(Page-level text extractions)
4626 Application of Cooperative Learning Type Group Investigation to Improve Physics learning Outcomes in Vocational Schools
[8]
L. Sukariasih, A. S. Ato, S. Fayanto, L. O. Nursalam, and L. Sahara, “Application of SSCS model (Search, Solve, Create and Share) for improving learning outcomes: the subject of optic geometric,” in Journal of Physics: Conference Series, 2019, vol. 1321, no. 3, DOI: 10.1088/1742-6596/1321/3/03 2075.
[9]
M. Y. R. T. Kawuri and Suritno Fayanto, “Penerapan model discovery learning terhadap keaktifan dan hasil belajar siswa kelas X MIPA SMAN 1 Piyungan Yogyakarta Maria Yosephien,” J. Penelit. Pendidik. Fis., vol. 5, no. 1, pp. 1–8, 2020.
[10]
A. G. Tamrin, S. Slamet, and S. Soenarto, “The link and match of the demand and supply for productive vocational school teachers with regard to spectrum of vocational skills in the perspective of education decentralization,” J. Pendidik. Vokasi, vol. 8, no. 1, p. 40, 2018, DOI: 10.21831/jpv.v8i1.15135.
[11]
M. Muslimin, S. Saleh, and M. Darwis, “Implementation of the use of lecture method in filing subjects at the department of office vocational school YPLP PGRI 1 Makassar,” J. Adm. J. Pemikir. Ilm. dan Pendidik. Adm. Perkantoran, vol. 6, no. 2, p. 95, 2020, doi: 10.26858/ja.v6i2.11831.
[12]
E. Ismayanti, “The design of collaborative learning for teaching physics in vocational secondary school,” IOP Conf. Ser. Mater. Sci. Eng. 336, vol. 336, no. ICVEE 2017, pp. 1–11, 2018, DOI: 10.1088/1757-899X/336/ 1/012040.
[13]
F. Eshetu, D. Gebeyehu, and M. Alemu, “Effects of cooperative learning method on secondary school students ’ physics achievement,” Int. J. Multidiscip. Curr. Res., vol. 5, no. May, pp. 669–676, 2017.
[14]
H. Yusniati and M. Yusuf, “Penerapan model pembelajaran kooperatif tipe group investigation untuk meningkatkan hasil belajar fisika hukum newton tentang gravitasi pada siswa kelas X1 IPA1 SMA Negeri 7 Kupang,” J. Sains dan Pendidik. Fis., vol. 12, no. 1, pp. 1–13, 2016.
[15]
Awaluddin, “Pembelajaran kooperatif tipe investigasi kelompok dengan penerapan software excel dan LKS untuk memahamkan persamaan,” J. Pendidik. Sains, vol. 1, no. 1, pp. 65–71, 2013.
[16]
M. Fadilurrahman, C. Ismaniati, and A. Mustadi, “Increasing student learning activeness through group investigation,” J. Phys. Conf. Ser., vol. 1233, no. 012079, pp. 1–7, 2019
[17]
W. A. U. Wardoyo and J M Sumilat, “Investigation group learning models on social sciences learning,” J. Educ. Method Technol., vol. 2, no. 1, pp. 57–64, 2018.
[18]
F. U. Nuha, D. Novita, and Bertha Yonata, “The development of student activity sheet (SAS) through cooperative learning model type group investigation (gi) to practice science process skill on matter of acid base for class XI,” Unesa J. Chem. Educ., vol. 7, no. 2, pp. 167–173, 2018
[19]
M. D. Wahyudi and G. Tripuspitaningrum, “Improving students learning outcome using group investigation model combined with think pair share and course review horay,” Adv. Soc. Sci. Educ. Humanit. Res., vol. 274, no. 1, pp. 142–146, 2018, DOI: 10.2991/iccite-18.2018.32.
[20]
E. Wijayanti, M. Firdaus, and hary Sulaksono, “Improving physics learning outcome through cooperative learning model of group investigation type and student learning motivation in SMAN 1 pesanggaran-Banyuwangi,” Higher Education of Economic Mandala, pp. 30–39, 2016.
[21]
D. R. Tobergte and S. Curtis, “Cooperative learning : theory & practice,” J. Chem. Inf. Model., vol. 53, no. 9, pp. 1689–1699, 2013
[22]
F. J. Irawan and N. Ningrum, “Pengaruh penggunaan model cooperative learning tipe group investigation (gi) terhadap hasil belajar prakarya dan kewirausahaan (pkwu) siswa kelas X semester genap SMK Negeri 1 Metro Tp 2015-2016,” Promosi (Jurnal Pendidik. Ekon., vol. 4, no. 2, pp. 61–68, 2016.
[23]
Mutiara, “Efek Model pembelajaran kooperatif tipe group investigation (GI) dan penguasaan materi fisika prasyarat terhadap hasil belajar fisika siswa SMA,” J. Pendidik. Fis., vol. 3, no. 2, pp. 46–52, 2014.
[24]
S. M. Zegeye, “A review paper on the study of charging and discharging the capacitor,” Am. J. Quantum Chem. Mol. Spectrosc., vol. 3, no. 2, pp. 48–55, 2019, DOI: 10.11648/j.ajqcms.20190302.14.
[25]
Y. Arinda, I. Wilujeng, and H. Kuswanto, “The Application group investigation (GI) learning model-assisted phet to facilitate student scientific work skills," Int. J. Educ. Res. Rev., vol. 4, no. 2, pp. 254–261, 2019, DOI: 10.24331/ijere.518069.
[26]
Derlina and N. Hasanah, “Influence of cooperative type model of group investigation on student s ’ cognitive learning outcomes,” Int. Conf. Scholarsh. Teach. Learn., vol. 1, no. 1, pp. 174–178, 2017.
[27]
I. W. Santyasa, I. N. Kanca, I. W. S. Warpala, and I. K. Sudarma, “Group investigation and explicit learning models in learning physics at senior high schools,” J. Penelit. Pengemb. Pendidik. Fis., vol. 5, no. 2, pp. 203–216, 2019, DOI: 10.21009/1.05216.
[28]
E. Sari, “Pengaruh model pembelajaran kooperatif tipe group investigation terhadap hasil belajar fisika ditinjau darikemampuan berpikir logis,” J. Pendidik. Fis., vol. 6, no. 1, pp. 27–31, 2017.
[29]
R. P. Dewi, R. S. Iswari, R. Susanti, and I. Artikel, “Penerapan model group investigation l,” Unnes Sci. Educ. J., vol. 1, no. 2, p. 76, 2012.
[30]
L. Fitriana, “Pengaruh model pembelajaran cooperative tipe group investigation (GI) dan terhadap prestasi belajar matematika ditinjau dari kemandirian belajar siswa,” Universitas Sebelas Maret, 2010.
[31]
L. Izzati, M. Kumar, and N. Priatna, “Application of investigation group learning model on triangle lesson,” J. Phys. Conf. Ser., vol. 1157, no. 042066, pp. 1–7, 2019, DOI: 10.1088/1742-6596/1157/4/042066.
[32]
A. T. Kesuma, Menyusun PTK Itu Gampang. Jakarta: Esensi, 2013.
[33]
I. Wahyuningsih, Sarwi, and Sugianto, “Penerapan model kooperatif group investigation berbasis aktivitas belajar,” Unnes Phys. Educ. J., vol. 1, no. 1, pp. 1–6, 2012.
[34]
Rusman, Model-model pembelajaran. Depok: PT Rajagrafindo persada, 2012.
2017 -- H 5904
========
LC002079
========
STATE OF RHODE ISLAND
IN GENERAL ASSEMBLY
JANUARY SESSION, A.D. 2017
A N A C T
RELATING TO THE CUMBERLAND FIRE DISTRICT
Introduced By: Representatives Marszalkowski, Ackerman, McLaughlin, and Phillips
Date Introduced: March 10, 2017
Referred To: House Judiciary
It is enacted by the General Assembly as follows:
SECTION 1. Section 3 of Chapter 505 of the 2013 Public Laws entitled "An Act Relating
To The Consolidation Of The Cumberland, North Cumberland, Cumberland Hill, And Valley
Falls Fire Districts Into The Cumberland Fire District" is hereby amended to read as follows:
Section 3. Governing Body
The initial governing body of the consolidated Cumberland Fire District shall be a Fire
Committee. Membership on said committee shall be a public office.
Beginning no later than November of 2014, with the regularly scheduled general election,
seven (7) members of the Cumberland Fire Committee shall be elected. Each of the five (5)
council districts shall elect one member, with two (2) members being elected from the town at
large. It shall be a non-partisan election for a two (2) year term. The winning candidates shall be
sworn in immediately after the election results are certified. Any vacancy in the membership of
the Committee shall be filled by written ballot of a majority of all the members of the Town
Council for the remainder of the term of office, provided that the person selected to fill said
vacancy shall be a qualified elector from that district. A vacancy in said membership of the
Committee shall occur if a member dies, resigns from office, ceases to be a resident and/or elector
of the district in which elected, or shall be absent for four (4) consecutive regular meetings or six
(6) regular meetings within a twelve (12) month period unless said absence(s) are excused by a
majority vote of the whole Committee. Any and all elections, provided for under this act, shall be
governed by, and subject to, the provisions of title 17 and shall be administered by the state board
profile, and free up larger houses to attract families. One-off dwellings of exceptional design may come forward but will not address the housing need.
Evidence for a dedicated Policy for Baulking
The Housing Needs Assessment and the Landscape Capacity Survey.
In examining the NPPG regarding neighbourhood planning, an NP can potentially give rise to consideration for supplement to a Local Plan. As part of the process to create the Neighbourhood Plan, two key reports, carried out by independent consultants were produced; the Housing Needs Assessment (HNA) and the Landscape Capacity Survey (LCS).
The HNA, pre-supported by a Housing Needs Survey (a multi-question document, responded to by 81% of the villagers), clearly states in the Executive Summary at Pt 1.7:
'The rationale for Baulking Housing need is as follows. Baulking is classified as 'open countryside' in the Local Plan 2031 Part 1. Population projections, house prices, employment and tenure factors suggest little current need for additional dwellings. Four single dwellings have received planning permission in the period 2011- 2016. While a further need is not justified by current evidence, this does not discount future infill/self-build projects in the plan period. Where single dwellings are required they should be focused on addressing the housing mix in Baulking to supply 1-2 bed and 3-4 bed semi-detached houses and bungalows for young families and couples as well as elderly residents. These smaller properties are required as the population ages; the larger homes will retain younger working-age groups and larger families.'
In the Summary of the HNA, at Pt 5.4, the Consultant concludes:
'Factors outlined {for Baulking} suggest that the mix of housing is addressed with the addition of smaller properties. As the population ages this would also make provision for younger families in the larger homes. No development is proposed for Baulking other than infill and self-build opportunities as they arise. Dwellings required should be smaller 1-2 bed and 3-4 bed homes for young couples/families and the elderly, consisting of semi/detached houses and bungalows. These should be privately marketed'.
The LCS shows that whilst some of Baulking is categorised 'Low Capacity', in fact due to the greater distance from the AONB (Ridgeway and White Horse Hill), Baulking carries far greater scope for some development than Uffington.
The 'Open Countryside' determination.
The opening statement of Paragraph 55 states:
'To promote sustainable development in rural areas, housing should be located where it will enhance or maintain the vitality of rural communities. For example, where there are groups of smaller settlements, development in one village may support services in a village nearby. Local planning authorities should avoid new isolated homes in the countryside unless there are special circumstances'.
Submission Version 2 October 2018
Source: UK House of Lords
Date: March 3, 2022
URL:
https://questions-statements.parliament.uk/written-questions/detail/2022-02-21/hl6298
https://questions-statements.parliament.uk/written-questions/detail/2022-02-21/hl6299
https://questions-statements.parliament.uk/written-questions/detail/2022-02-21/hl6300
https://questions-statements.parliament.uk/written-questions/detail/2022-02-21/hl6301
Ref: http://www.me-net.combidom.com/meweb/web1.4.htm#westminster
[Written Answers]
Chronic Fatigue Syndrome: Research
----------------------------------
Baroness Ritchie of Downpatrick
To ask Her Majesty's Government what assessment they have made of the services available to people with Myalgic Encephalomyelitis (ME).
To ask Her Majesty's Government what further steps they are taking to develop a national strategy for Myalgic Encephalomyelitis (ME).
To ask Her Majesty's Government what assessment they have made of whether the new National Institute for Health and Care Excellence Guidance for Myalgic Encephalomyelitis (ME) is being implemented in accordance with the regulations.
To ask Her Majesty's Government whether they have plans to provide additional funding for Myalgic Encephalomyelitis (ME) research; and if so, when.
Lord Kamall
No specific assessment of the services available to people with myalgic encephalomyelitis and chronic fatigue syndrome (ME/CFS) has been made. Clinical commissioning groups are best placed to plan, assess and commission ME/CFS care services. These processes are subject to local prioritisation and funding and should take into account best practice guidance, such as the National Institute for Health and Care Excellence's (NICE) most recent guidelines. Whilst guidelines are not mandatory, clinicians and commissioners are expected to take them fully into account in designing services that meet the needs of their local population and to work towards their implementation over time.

Problem to solve
For the string "siswa", go through the entries above and copy each line where it occurs.

Task output
M. Y. R. T. Kawuri and Suritno Fayanto, “Penerapan model discovery learning terhadap keaktifan dan hasil belajar siswa kelas X MIPA SMAN 1 Piyungan Yogyakarta Maria Yosephien,” J. Penelit. Pendidik. Fis., vol. 5, no. 1, pp. 1–8, 2020.
H. Yusniati and M. Yusuf, “Penerapan model pembelajaran kooperatif tipe group investigation untuk meningkatkan hasil belajar fisika hukum newton tentang gravitasi pada siswa kelas X1 IPA1 SMA Negeri 7 Kupang,” J. Sains dan Pendidik. Fis., vol. 12, no. 1, pp. 1–13, 2016.
F. J. Irawan and N. Ningrum, “Pengaruh penggunaan model cooperative learning tipe group investigation (gi) terhadap hasil belajar prakarya dan kewirausahaan (pkwu) siswa kelas X semester genap SMK Negeri 1 Metro Tp 2015-2016,” Promosi (Jurnal Pendidik. Ekon., vol. 4, no. 2, pp. 61–68, 2016.
Mutiara, “Efek Model pembelajaran kooperatif tipe group investigation (GI) dan penguasaan materi fisika prasyarat terhadap hasil belajar fisika siswa SMA,” J. Pendidik. Fis., vol. 3, no. 2, pp. 46–52, 2014.
L. Fitriana, “Pengaruh model pembelajaran cooperative tipe group investigation (GI) dan terhadap prestasi belajar matematika ditinjau dari kemandirian belajar siswa,” Universitas Sebelas Maret, 2010.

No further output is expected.